An observed identity deploys open-source AI models without security or compliance review, introducing unmonitored risk into the enterprise technology stack.
An observed identity fails to follow organizational AI policies, undermining governance and creating inconsistent or unsafe practices.
An observed identity relies on AI outputs without human validation, risking propagation of errors, misinformation, or unsafe recommendations into business workflows.
An observed identity carefully reviews AI prompts to ensure no sensitive information is included, reducing risk of data leakage to external services.
An observed identity consistently engages with enterprise-approved AI platforms, ensuring oversight, auditability, and compliance with security standards.
An observed identity compares AI outputs against authoritative references, improving accuracy and reducing the risk of propagating false or misleading information.
An observed identity transparently discloses AI involvement in deliverables, ensuring accountability and compliance with transparency expectations.
An observed identity documents when AI contributes to business decisions, preserving an auditable trail that supports compliance, accountability, and governance reviews.
An observed identity ensures compliance-sensitive outputs such as legal or regulatory filings are human-reviewed, avoiding sole reliance on AI outputs.
An observed identity uses pre-approved AI prompt templates, ensuring consistency, reducing sensitive data exposure, and aligning with enterprise-approved practices.

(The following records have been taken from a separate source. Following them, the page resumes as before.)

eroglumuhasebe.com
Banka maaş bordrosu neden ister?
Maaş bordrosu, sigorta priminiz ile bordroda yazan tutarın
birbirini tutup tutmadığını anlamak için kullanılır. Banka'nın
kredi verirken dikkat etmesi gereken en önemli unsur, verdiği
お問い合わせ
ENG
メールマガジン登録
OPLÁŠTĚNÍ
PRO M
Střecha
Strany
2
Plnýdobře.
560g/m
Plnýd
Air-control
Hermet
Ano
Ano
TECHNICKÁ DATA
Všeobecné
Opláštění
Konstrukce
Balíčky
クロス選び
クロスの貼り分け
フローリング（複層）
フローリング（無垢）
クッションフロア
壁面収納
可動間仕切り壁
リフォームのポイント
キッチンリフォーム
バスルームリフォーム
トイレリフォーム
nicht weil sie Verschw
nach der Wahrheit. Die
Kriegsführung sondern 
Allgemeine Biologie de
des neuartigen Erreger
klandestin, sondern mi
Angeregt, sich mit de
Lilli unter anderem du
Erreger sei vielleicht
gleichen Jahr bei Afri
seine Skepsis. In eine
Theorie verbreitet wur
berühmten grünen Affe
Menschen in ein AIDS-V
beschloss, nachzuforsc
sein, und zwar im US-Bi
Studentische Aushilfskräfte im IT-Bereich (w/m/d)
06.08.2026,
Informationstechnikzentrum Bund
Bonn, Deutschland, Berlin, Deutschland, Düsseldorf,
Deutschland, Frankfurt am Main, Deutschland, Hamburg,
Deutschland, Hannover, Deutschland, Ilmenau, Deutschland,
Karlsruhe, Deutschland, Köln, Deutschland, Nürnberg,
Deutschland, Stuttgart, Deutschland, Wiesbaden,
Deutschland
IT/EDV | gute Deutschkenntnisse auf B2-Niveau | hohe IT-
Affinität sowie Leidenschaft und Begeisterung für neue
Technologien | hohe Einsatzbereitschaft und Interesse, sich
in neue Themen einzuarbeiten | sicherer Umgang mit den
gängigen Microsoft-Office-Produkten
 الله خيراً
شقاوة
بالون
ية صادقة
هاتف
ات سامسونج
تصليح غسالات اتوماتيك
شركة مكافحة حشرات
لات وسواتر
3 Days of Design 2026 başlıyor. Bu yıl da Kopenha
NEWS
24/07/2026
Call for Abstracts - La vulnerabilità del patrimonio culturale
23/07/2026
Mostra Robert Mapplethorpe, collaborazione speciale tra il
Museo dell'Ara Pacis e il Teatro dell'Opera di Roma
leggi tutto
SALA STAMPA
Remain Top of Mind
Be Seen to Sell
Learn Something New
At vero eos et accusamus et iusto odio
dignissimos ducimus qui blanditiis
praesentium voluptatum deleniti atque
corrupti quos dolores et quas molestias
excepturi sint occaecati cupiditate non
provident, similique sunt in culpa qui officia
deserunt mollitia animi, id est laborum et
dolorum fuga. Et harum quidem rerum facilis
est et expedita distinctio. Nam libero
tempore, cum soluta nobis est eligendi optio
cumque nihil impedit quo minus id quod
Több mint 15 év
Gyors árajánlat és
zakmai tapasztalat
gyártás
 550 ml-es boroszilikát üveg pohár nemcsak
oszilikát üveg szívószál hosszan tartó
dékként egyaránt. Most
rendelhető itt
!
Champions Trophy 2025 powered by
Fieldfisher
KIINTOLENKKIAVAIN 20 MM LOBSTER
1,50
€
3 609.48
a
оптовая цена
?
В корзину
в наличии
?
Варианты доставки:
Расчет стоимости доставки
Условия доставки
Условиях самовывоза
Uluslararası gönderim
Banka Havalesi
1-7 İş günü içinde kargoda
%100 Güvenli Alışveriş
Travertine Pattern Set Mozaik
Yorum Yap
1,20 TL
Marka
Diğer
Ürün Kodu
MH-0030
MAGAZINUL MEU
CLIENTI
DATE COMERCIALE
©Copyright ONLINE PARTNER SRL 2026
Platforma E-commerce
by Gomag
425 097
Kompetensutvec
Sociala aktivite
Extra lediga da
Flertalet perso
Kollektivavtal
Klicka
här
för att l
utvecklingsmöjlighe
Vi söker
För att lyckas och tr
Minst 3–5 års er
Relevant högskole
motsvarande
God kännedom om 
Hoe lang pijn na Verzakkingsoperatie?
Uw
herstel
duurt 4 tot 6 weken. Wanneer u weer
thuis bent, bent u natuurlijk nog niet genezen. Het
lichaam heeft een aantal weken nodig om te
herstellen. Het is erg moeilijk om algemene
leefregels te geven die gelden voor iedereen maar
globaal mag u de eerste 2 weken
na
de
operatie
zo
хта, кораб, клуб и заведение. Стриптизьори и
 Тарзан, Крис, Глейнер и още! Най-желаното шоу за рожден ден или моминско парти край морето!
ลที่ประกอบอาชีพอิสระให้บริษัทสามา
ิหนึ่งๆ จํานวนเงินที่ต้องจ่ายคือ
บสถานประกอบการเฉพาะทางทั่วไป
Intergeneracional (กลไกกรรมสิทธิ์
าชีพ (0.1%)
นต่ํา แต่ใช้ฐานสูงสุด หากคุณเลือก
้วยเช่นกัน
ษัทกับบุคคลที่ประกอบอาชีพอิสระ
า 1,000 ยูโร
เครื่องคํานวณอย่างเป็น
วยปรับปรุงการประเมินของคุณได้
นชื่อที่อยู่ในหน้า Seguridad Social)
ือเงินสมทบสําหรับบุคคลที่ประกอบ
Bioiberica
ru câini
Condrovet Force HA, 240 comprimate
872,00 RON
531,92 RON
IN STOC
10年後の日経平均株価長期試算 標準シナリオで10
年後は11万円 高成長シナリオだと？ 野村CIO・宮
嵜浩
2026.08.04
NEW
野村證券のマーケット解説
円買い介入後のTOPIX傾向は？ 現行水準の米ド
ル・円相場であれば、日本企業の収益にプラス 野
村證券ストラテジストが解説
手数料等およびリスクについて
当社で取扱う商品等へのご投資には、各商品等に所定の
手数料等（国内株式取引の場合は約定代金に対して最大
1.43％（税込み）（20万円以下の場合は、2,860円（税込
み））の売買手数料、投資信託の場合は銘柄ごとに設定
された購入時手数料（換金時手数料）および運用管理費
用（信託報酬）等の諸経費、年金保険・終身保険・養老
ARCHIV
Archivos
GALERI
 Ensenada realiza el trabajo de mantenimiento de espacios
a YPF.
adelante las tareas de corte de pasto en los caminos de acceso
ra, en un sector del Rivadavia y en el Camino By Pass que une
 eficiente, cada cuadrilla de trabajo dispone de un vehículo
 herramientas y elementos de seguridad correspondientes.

An observed identity participates in model risk assessments, helping identify biases, unsafe behaviors, or performance gaps in enterprise AI systems.
Relevance
This category distinguishes between risky and vigilant uses of AI, highlighting data handling, policy alignment, and the quality of human oversight applied to AI-assisted tasks.
Why this matters
This matters because generative AI introduces new risks around data leakage, misinformation, and compliance. By monitoring human-AI interaction, organizations can enforce safe and effective practices.
Consequences of neglect
If left unmanaged, unsafe AI use leads to sensitive data exposure, unvetted outputs, and reputational or regulatory harm from inappropriate AI reliance.